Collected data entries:
----
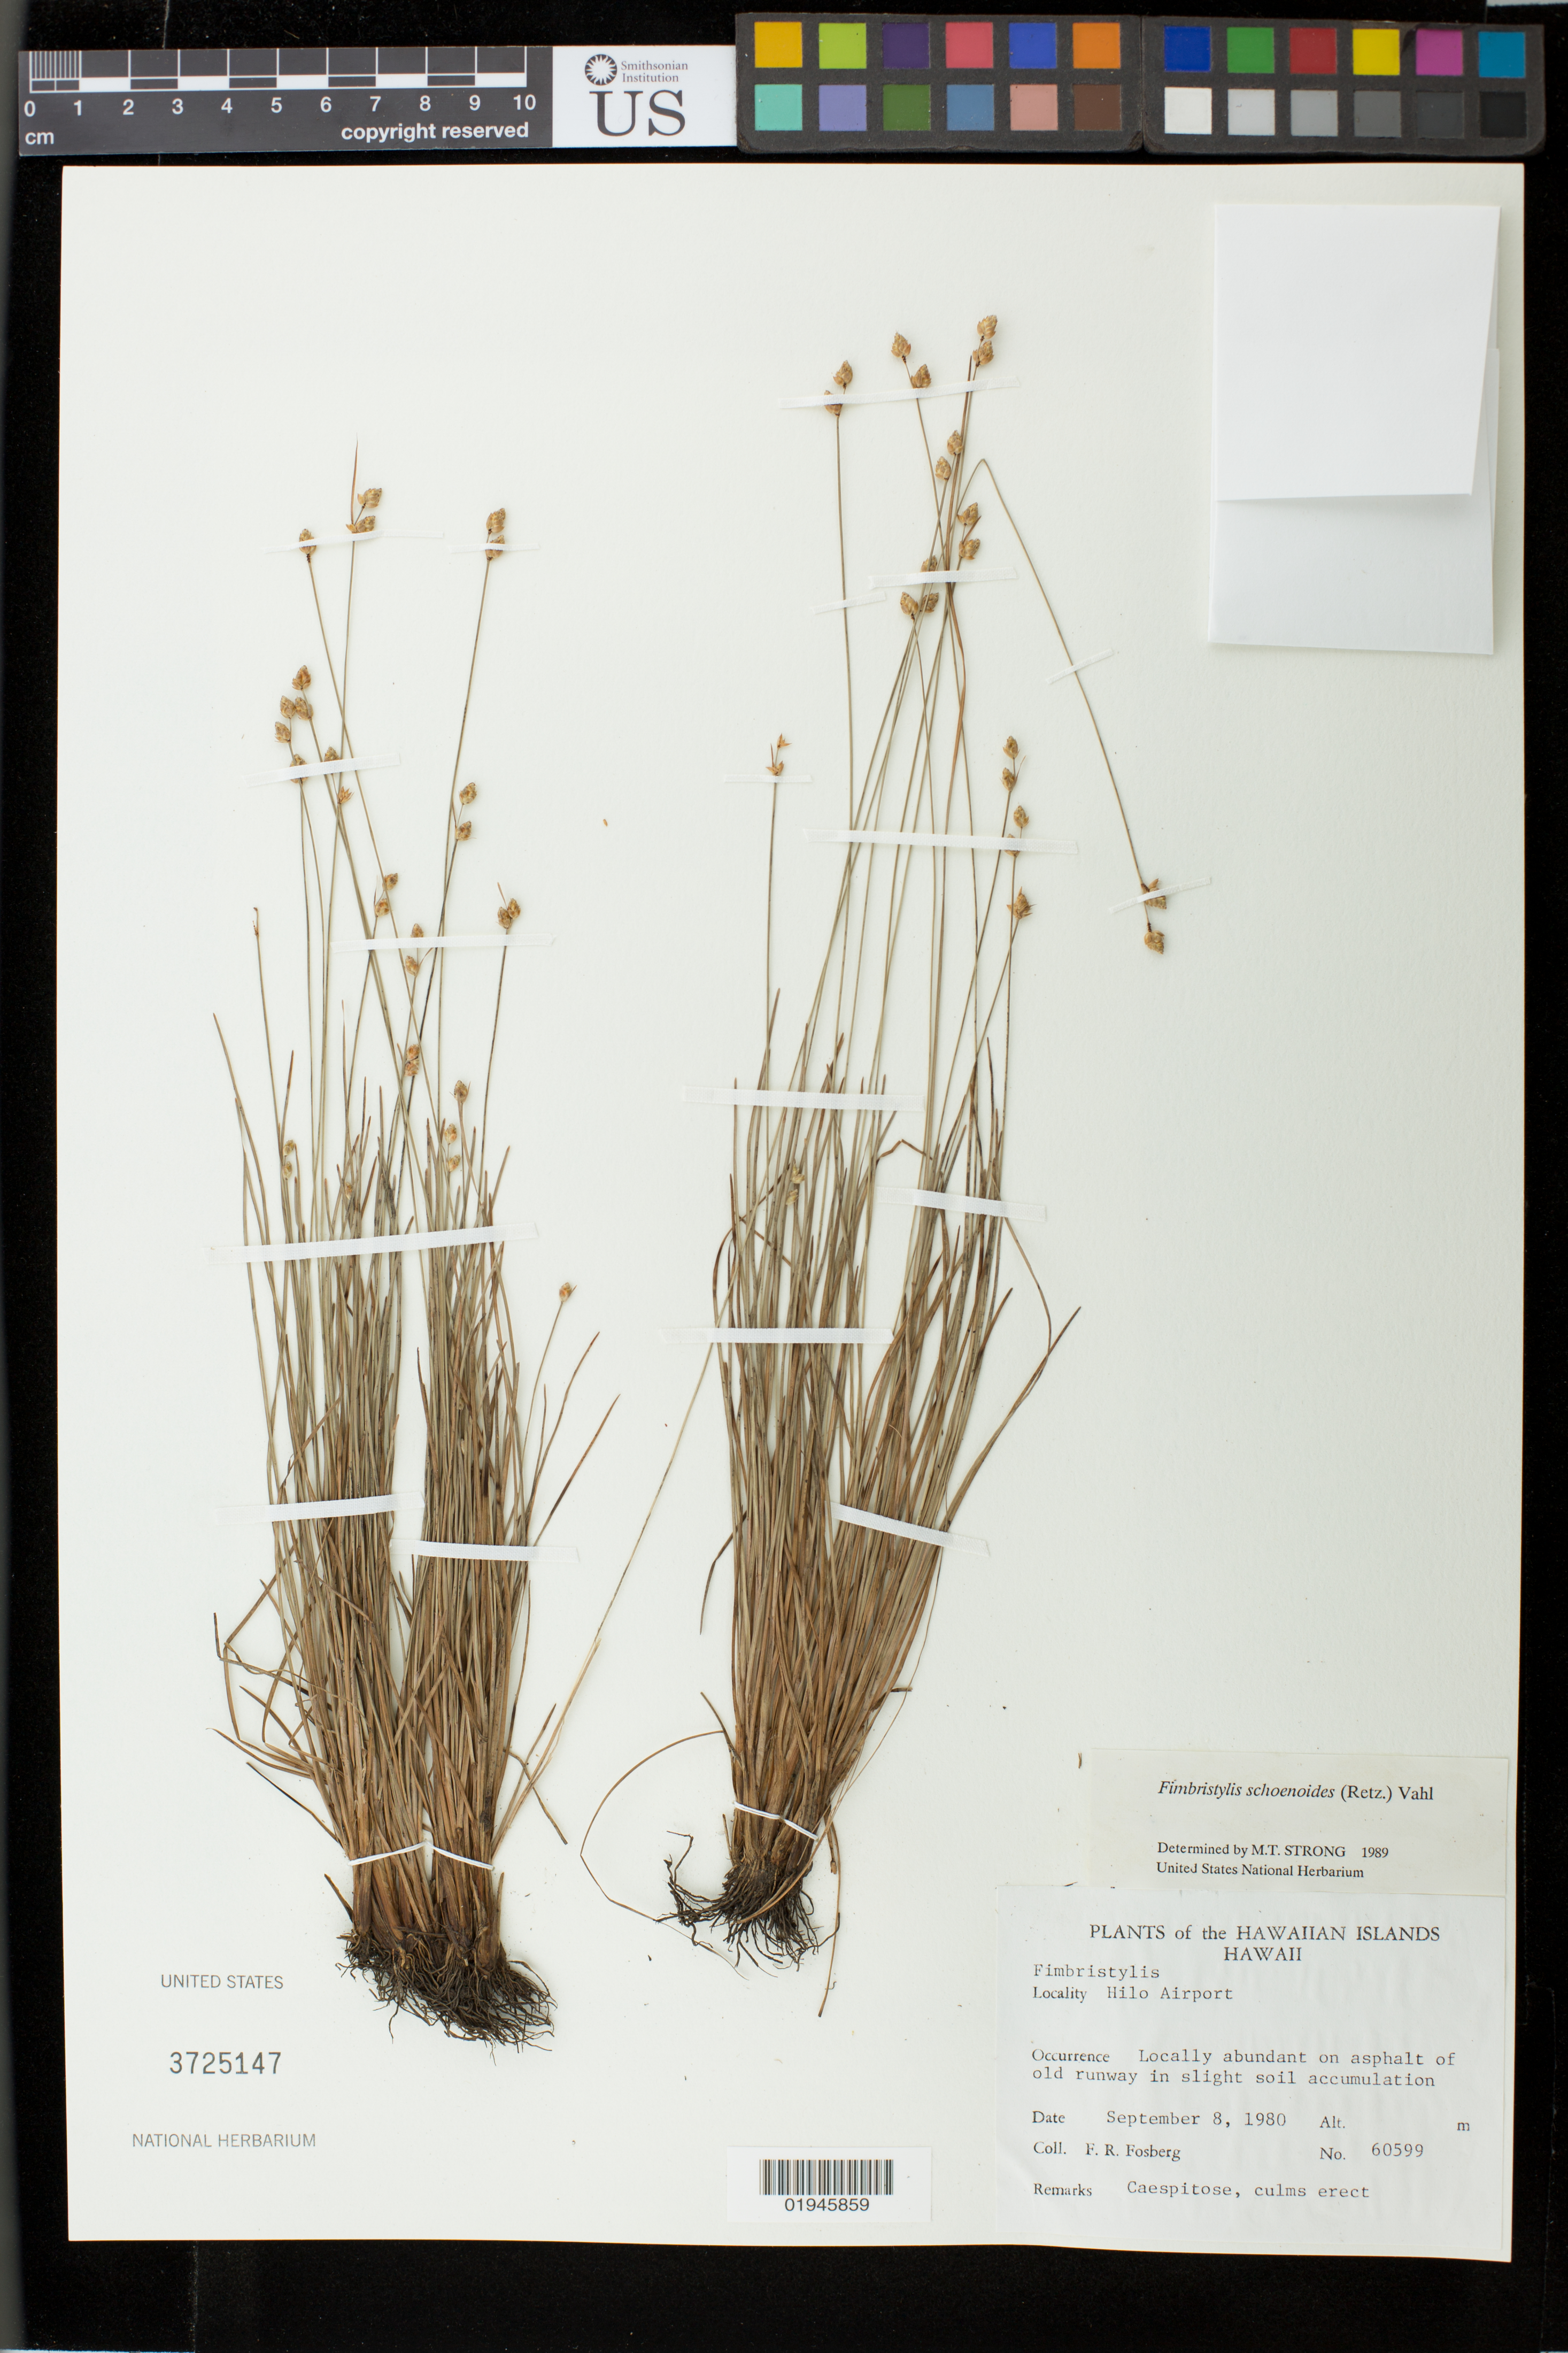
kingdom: Plantae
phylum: Tracheophyta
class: Liliopsida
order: Poales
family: Cyperaceae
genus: Fimbristylis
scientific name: Fimbristylis schoenoides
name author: (Retz.) Vahl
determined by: Strong, M. T., (US), Smithsonian Institution - National Museum of Natural History (UNITED STATES)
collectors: F. R. Fosberg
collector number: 60599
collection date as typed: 8 Sep 1980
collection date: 1980-09-08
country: United States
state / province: Hawaii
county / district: Hawaii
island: Hawaii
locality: Hilo Airport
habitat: Old runway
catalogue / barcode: US 3725147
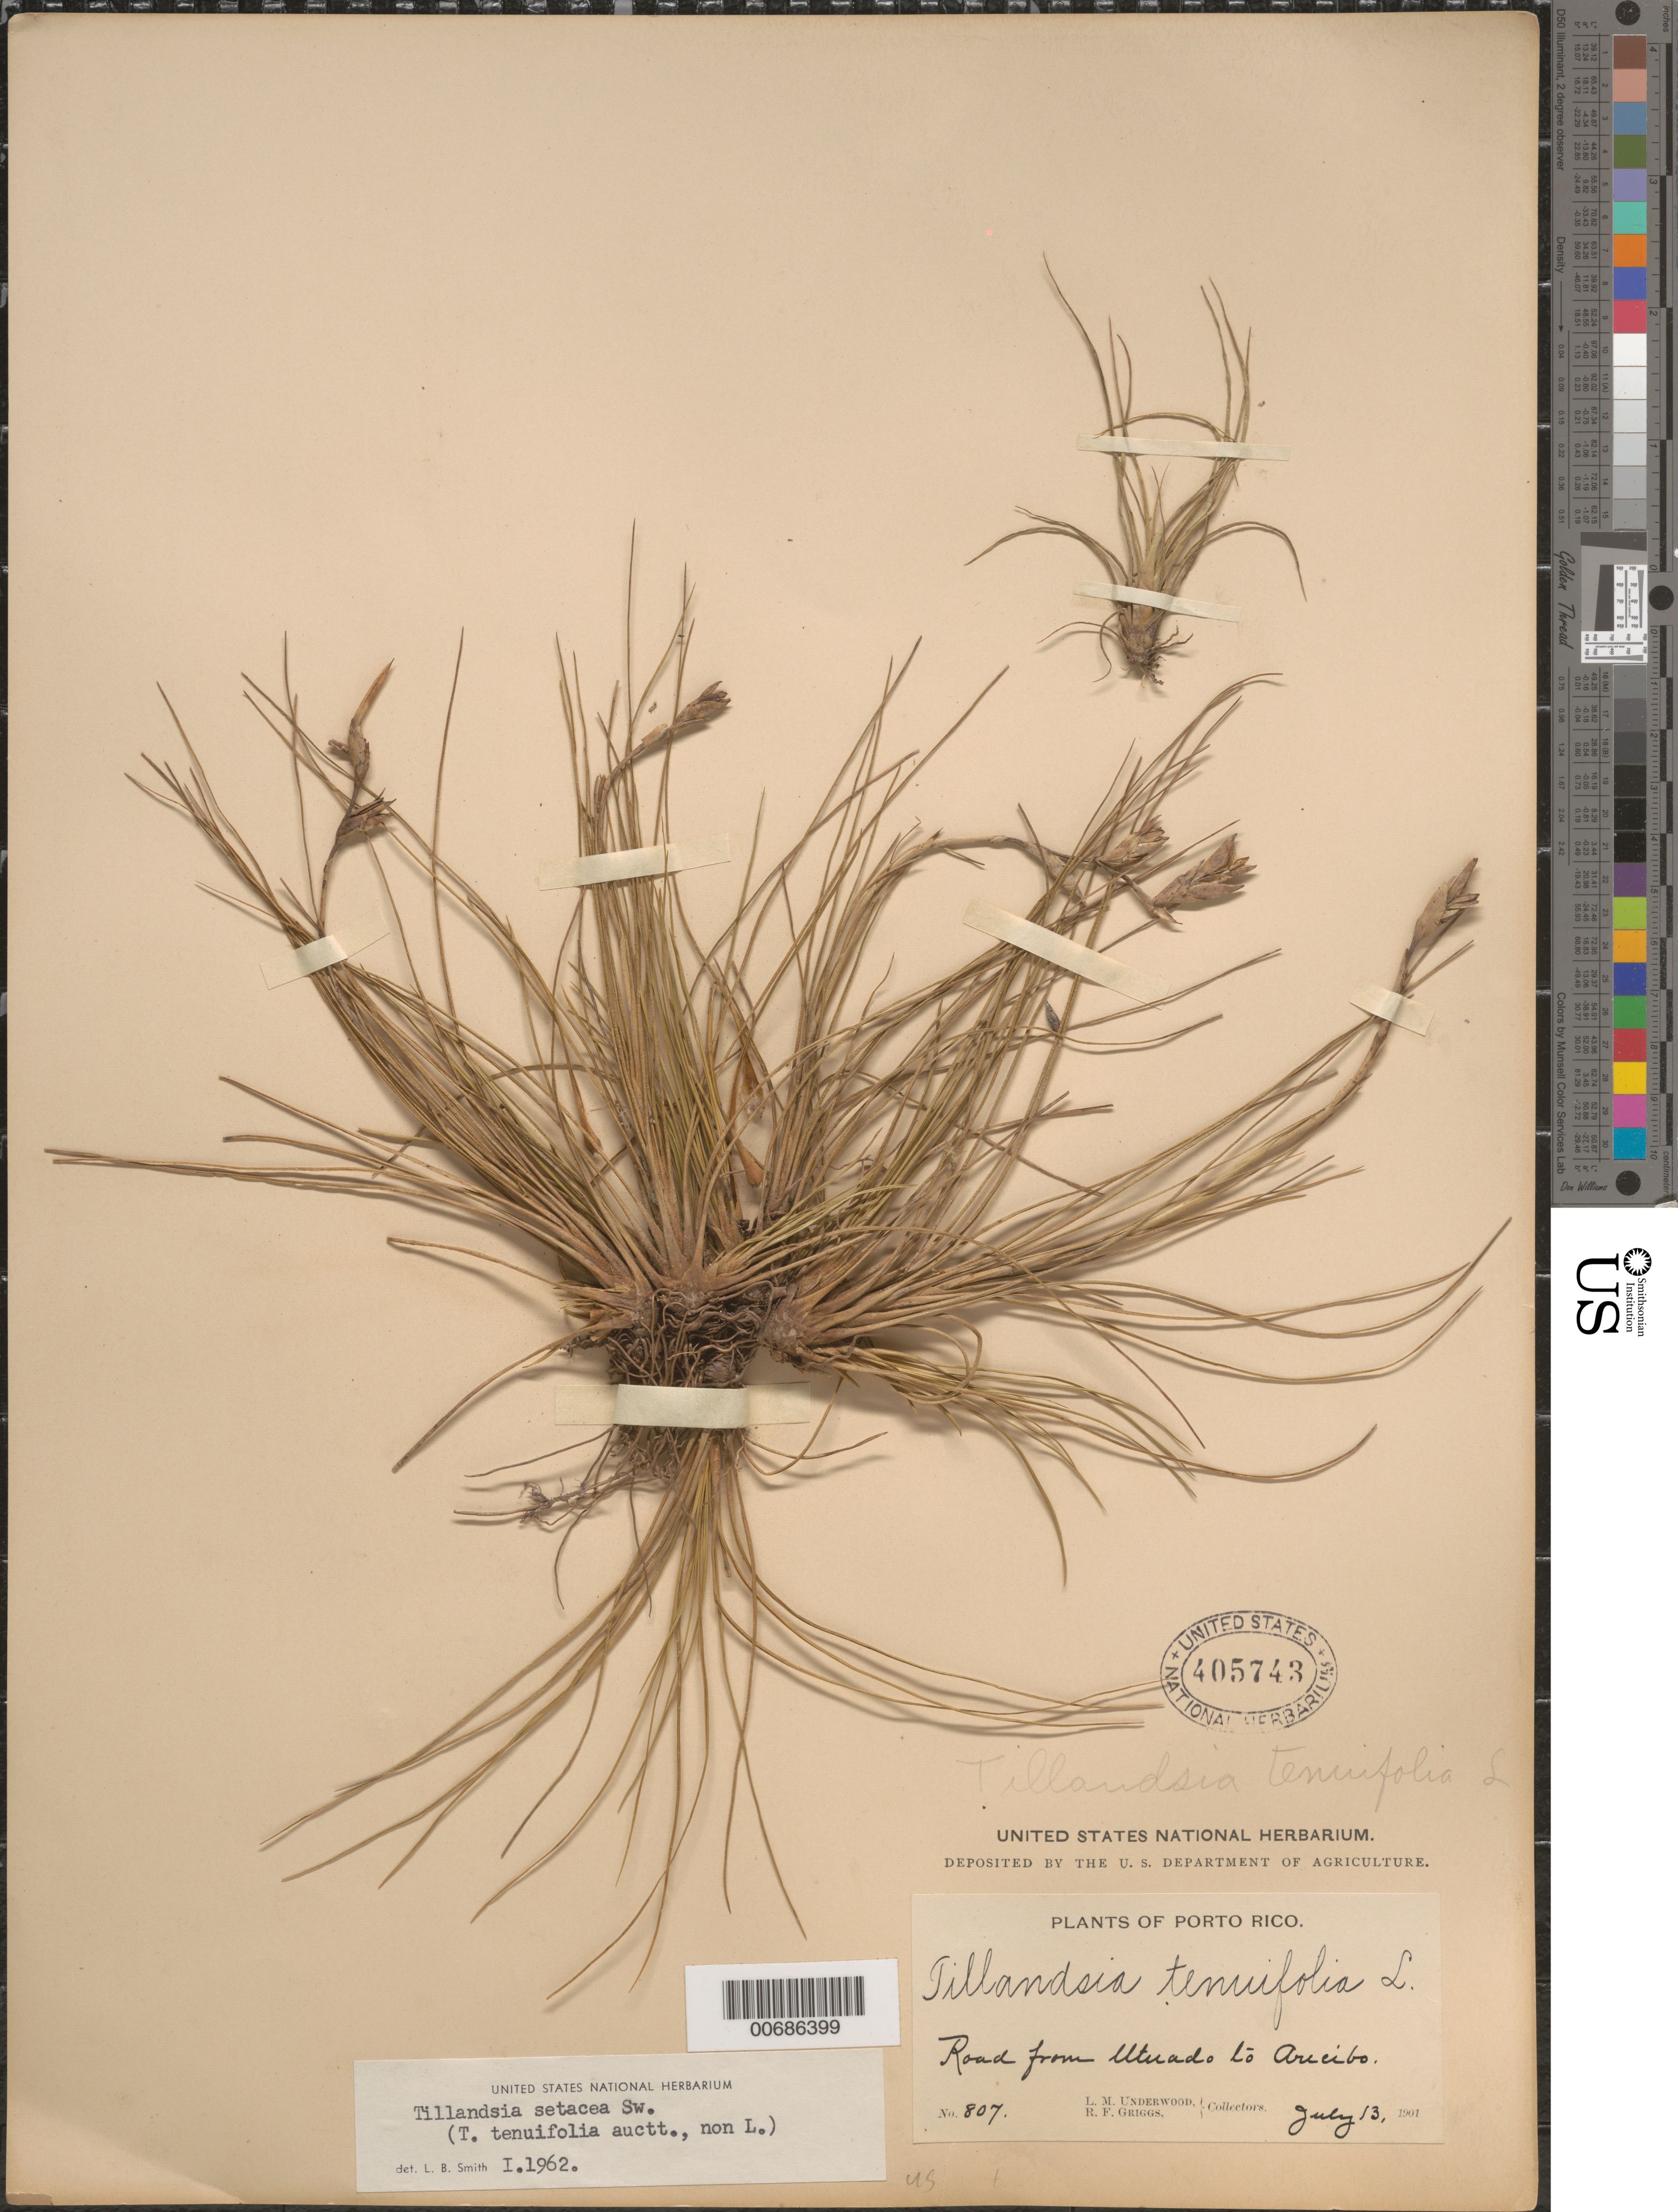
----
> [Exercise task]:
Please reproduce every line of the material above word for word, omitting the pictures.

> [Reply to the task]:
kingdom: Plantae
phylum: Tracheophyta
class: Liliopsida
order: Poales
family: Cyperaceae
genus: Fimbristylis
scientific name: Fimbristylis schoenoides
name author: (Retz.) Vahl
determined by: Strong, M. T., (US), Smithsonian Institution - National Museum of Natural History (UNITED STATES)
collectors: F. R. Fosberg
collector number: 60599
collection date as typed: 8 Sep 1980
collection date: 1980-09-08
country: United States
state / province: Hawaii
county / district: Hawaii
island: Hawaii
locality: Hilo Airport
habitat: Old runway
catalogue / barcode: US 3725147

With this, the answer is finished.